The normal distribution has often been used to approximate a discrete distribution. That is 'allowed'! I have heard someone say that the great statistician R.A. Fisher once used the Poisson distribution to approximate a continuous distribution. I would say that "that is allowed"! "All models are wrong, but some models are useful" as Box said.
 
#13
Well, I've tried to redo things, starting over with using untransformed data in GLMMs. I seem to have the best luck of creating models without errors using glmmPQL, so I have been using that. I'm going to post the tests I've been going through with the pertinent information in hopes maybe someone can point me in the right direction to go from here... thank you so much to everyone answering my questions..you are life savers!

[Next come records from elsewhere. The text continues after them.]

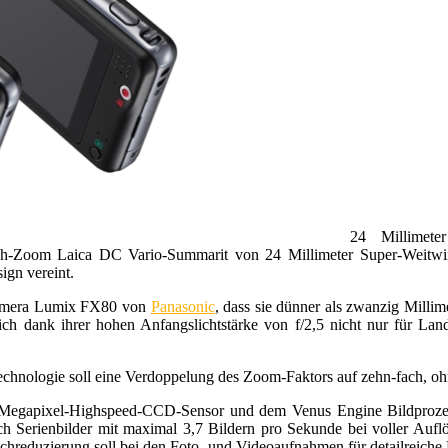
24 Millimete
h-Zoom Laica DC Vario-Summarit von 24 Millimeter Super-Weitwinkel
ign vereint.
tkamera Lumix FX80 von
Panasonic
, dass sie dünner als zwanzig Milli
ich dank ihrer hohen Anfangslichtstärke von f/2,5 nicht nur für Lan
nologie soll eine Verdoppelung des Zoom-Faktors auf zehn-fach, ohne 
Megapixel-Highspeed-CCD-Sensor und dem Venus Engine Bildprozesso
 Serienbilder mit maximal 3,7 Bildern pro Sekunde bei voller Auflö
hreduzierung soll bei den Foto- und Videoaufnahmen für detailreiche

Here are the test results when I use a gaussian family and identity link:

VPGLMM2<-glmmPQL(VPL~Age+Sex+DET+DOC+GS+NND+Month,random=~1|FocalID,family=gaussian(link="identity"),data=VPtest)


Sigma: 4.855015

**Note: In all plots below, residuals are being tested against NORMAL distributions, not against distribution of the family specified, as I have no idea how to do that**

If I attempt a gamma family with log link:
VPGLMM3<-glmmPQL(VPL~Age+Sex+DET+DOC+GS+NND+Month,random=~1|FocalID,family=Gamma(link="log"),data=VPtest)

sigma:1.007639

If I attempt a quasipoisson family with log link:
VPGLMM4<-glmmPQL(VPL~Age+Sex+DET+DOC+GS+NND+Month,random=~1|FocalID,family=quasipoisson(link="log"),data=VPtest)

sigma:1.924758

If I attempt an inverse gaussian family with log link:
VPGLMM1<-glmmPQL(VPL~Age+Sex+DET+DOC+GS+NND+Month,random=~1|FocalID,family=inverse.gaussian(link="log"),data=VPtest)

sigma:0.4711212
**Results for the inverse gaussian are slightly troubling as the p-value for one independent variable becomes 0.0000


I just have absolutely no idea what to do anymore... None of the tests result in the random effect appearing normally distributed as is required by a GLMM. I know the package hglm allows usage of different families and links for the random effect, but I'm not sure if I should use that package or just head over to doing GEEs again...
 

Dason

Ambassador to the humans
#14
Bump. The last post was marked for moderation so it wasn't being displayed to non-mods. I went ahead and approved the post.